Our heroine, Calla Tor, is suppose to be a warrior. An alpha. A bad arse werewolf. We are assured of this many times in the book in case we forget. She doesn’t need love-she’s a warrior. Yet, all I saw was a confused, selfish, moody little girl who couldn’t voice an honest thought or opinion to anyone. All through the book I wanted her to stand up and say, “I’m an alpha and you WILL do as I say.” Instead her own pack walks all over her, her soon to be husband assures her he sees her as his equal as he continues to try and get her into her pants KNOWING that she could be severely punished if she is caught being “un pure”with him. Her new boyfriend wants her to walk away from her life and be with him, she can’t help but want both the boys in her life-but not at the same time. And don’t think mom is any help. Her advice is to shut up, accept her destiny, bend to those stronger than you, and for goodness sakes try and behave through it all like a lady. She only begins to question her whole life and her role in it when Shay hands her a history of her pack. Everything Calla does is because someone tells her to.
The love triangle is the main focus of the story at the expense of the plot and is ruined, in my opinion, by Calla’s attitude. Her emotional tug of war is a hormonal mess which I can almost understand but it felt forced and dragged the book down.
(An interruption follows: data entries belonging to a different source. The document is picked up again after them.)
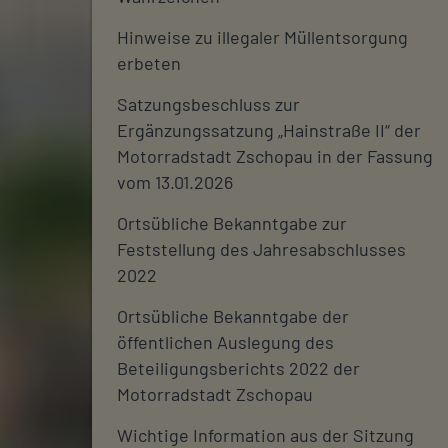
Hinweise zu illegaler Müllentsorgung
erbeten
Satzungsbeschluss zur
Ergänzungssatzung „Hainstraße II“ der
Motorradstadt Zschopau in der Fassung
vom 13.01.2026
Ortsübliche Bekanntgabe zur
Feststellung des Jahresabschlusses
2022
Ortsübliche Bekanntgabe der
öffentlichen Auslegung des
Beteiligungsberichts 2022 der
Motorradstadt Zschopau
Wichtige Information aus der Sitzung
We are subjected to typical high school scenes of smoldering glances, stolen kisses, and jealous bitchiness. Ren is her intended mate and yes, my boy is a bad, bad boy. He is a typical teenager who thinks more with little Ren then big Ren. He has his sweet moments and his jerk moments but he is one of the few characters that felt and reacted in a realistic sense. Shay, on the other hand, was too perfect. Sweet, loving, in touch with his feelings. I couldn’t summon up any emotion for Shay.
The ending is too convenient and unsatisfying; leaving us with a pat cliffhanger to ensure readers have to buy the next installment of the series, Wolfsbane, to find out what the heck just happened in Nightshade.
All in all I found this to be a great disappointment in that the sheer volume of pages does nothing more then try to hide the fact that this is poorly written with a underdeveloped plot and irritating dysfunctional characters.
Wolfsbane by Andrea Cremer (Nightshade #2)
July 26, 2011
Reviewed by Tori
I know many will be surprised I opted to read Wolfsbane after have such a disagreeable reaction to Nightshade. I have found that while I may dislike the first in a series, I sometimes like the rest of the series. This was not true of Wolfsbane unfortunately. After the first 50 pages I set it aside knowing that this was not going to read any better then Nightshade did.
Calla wakes up in the home of her enemies. When she is assured she will not be killed and Shay is fine she changes from wolf to human and prepares to listen to what the Searchers have to say. I put this book down and walked away when Calla runs into two Searchers (who in Nightshade attacked and shot her) and one of them rides her like a horse while she is in werewolf form. The fact that everyone laughs about it and Calla does not rear up and disembowel him showed me right there she was STILL not a take charge girl and I really couldn’t stomach another 400 pages of her being indecisive and weak. Then she sees Shay and the next 20 pages is all, “I want him…no, no, no I want Ren. How dare that girl touch Shay. I wonder what Ren is doing? Did Shay just touch that girl BACK? How come Shay isn’t tossing me to the floor riding me like a horse? God Shay, quit making cow eyes at me can’t you see I’m being an emotional wreck? Oh Ren, I miss you so much. If that girl touches Shay again I’m going to look very mean at her and think bad thoughts about her.”
So I walked away from Wolfsbane and feel it’s better that way for us all.